Because there is no consensus on the council, he would not be taking further action, Djani said.
The reason Obama’s lie was so damaging was that many in Congress who were wavering in their support for the deal relied on the “snapback” sanctions provision to sell the deal to the voters. It gave them political cover — exactly what the president and his advisors were hoping.
There is so much in the Iran deal that Obama solemnly told the American people was included, that wasn’t. Even before Trump took America out of the Iran nuclear deal, Russia was shipping enriched uranium back to Iran. The Iranians had their own interpretation of the agreement on installing advanced centrifuges. Yes, they removed most of the older models and replaced them with machines that were three times more efficient at enriching uranium.
The U.S. was angered at the UN response and vowed to keep the pressure on Iran.

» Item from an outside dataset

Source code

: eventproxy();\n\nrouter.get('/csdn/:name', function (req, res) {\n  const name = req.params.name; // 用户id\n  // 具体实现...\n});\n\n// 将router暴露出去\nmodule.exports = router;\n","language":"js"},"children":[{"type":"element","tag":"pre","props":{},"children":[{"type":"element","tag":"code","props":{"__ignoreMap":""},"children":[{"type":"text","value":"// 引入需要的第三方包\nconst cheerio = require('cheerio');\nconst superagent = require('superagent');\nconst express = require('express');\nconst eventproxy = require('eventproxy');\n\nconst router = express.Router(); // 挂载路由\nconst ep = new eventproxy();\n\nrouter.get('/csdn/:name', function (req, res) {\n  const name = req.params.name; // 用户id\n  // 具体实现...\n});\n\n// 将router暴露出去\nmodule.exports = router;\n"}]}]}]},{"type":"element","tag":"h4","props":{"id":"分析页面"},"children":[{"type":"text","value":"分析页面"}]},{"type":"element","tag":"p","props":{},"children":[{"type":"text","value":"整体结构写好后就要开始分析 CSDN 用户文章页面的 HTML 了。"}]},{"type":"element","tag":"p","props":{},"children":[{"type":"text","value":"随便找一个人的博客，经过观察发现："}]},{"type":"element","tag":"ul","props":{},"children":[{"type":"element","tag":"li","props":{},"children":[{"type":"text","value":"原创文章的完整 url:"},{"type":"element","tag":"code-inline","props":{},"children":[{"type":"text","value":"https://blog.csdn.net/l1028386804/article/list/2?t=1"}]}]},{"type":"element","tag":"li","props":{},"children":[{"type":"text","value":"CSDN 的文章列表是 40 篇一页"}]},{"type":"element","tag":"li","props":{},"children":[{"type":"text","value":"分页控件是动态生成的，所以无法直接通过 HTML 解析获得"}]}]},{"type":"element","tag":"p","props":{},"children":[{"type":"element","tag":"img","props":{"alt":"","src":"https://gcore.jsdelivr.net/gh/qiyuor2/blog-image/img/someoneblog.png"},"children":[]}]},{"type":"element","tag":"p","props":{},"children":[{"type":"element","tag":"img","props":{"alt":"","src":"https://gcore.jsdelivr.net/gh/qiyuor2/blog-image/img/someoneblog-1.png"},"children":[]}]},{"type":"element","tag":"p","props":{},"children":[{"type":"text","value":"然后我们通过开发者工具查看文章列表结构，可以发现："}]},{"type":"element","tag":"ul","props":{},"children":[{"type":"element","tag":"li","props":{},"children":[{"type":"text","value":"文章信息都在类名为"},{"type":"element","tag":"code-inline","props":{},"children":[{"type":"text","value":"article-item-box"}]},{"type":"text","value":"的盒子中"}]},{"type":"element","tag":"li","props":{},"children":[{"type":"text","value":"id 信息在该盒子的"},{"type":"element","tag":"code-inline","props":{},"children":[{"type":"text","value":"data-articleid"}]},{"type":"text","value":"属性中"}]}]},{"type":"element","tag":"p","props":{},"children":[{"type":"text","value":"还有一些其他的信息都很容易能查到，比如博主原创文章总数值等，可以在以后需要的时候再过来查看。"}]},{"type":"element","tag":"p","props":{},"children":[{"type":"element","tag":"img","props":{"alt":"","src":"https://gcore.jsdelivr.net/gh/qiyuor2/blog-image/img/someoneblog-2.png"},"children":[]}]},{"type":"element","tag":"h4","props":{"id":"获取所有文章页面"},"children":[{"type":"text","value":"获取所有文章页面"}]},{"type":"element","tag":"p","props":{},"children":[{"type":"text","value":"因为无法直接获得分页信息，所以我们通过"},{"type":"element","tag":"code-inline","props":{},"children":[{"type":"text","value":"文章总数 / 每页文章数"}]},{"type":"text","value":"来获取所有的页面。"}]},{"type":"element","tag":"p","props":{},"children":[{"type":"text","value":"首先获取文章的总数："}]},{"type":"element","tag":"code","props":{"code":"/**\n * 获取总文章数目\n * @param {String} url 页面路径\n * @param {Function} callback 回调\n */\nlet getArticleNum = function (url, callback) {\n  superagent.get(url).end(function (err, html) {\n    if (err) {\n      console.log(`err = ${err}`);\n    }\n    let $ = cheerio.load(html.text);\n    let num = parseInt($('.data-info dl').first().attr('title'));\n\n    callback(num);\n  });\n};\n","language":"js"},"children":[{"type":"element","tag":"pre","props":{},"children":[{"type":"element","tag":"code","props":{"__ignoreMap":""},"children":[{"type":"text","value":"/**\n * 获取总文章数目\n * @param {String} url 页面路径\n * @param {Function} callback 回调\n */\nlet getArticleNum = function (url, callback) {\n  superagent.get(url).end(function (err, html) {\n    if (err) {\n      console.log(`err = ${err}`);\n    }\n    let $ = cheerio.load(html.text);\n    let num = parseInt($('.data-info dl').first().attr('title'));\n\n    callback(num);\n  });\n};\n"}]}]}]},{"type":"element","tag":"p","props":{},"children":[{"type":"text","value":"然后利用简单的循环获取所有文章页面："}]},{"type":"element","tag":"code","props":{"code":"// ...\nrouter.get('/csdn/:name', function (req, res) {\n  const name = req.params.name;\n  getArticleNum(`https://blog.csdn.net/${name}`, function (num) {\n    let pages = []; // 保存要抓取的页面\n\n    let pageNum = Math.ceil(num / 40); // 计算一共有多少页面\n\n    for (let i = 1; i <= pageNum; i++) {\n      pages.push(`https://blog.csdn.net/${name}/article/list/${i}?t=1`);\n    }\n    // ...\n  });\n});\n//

“The Trump Administration has no fear in standing in limited company on this matter, in light of the unmistakable truth guiding our actions,” she said. “I only regret that other members of this Council have lost their way and now find themselves standing in the company of terrorists.”
She also said that groups like Hezbollah, the Houthi rebels in Yemen and the Maduro regime in Venezuela will benefit.
The nuclear deal with Iran was the biggest U.S. foreign policy blunder of the last 75 years. And if Iran becomes a nuclear power, it could become the most tragic mistake in history.